Unlocking the Potential of Similarity Matching: Scalability, Supervision and Pre-training
This work addresses the need for more efficient and biologically plausible learning algorithms in machine learning, though it is incremental in combining existing methods.
The study tackled the limitations of backpropagation by scaling the biologically plausible similarity matching framework to large datasets, achieving competitive performance with backpropagation-trained models in feature evaluation.
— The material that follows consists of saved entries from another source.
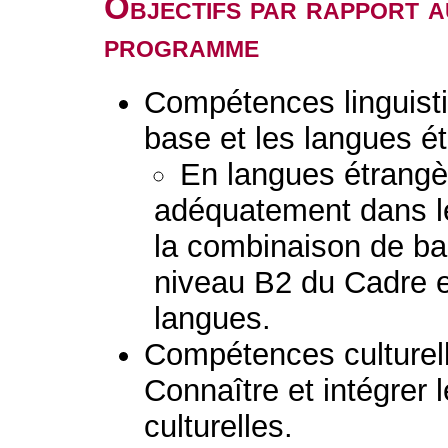
Objectifs par rapport a
programme
Compétences linguisti
base et les langues é
En langues étrang
adéquatement dans l
la combinaison de b
niveau B2 du Cadre e
langues.
Compétences culturelle
Connaître et intégrer l
culturelles.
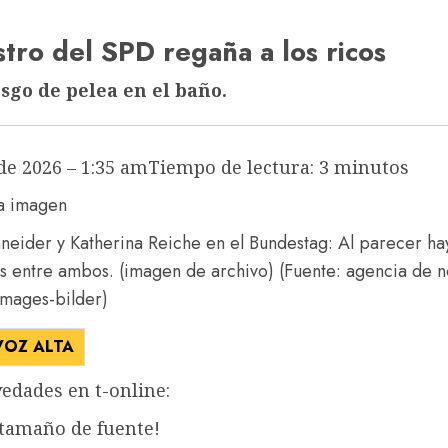
stro del SPD regaña a los ricos
esgo de pelea en el baño.
 de 2026 – 1:35 am
Tiempo de lectura: 3 minutos
neider y Katherina Reiche en el Bundestag: Al parecer ha
s entre ambos. (imagen de archivo)
(Fuente: agencia de n
images-bilder)
VOZ ALTA
edades en t-online:
 tamaño de fuente!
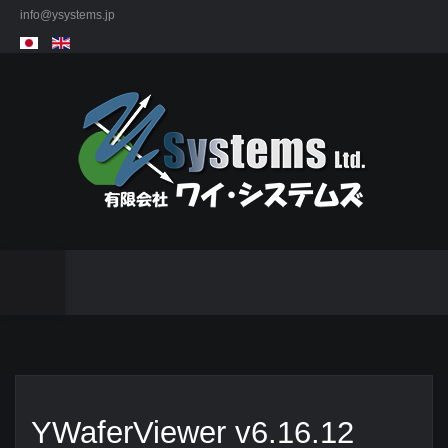
info@ysystems.jp
YWaferViewer v6.16.12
While effective, the backpropagation (BP) algorithm exhibits limitations in terms of biological plausibility, computational cost, and suitability for online learning. As a result, there has been a growing interest in developing alternative biologically plausible learning approaches that rely on local learning rules. This study focuses on the primarily unsupervised similarity matching (SM) framework, which aligns with observed mechanisms in biological systems and offers online, localized, and biologically plausible algorithms. i) To scale SM to large datasets, we propose an implementation of Convolutional Nonnegative SM using PyTorch. ii) We introduce a localized supervised SM objective reminiscent of canonical correlation analysis, facilitating stacking SM layers. iii) We leverage the PyTorch implementation for pre-training architectures such as LeNet and compare the evaluation of features against BP-trained models. This work combines biologically plausible algorithms with computational efficiency opening multiple avenues for further explorations.